→ **Collected data**
----

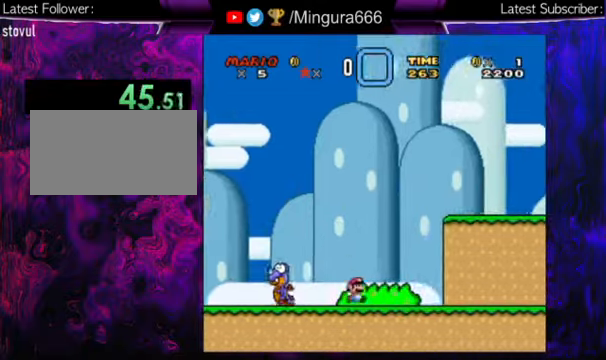
Gameplay with a controller (Nintendo layout); each line is a JSON object with the inputs held at the frame after it. "events" lists button and stick changes between this image and that frame as [ms after this image, input, new state], when the widget could be followed in between. Not read: L1 L3 R1 R3.
{"buttons": ["Y", "DPAD_RIGHT"], "events": [[100, "B", "down"], [333, "B", "up"]]}
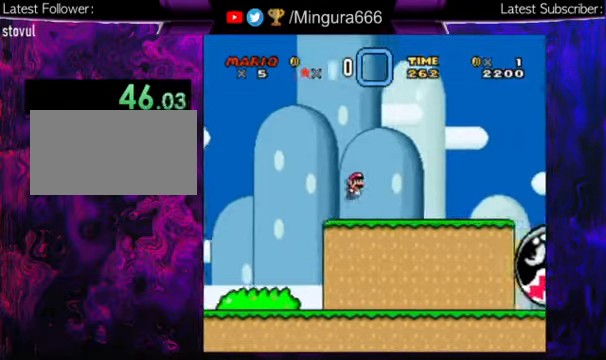
{"buttons": ["B", "Y", "DPAD_RIGHT"], "events": [[366, "B", "down"]]}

----

→ **What this task involves**
Please copy each line from the material above in which the string "down" appears.

→ **Result for this exercise**
{"buttons": ["Y", "DPAD_RIGHT"], "events": [[100, "B", "down"], [333, "B", "up"]]}
{"buttons": ["B", "Y", "DPAD_RIGHT"], "events": [[366, "B", "down"]]}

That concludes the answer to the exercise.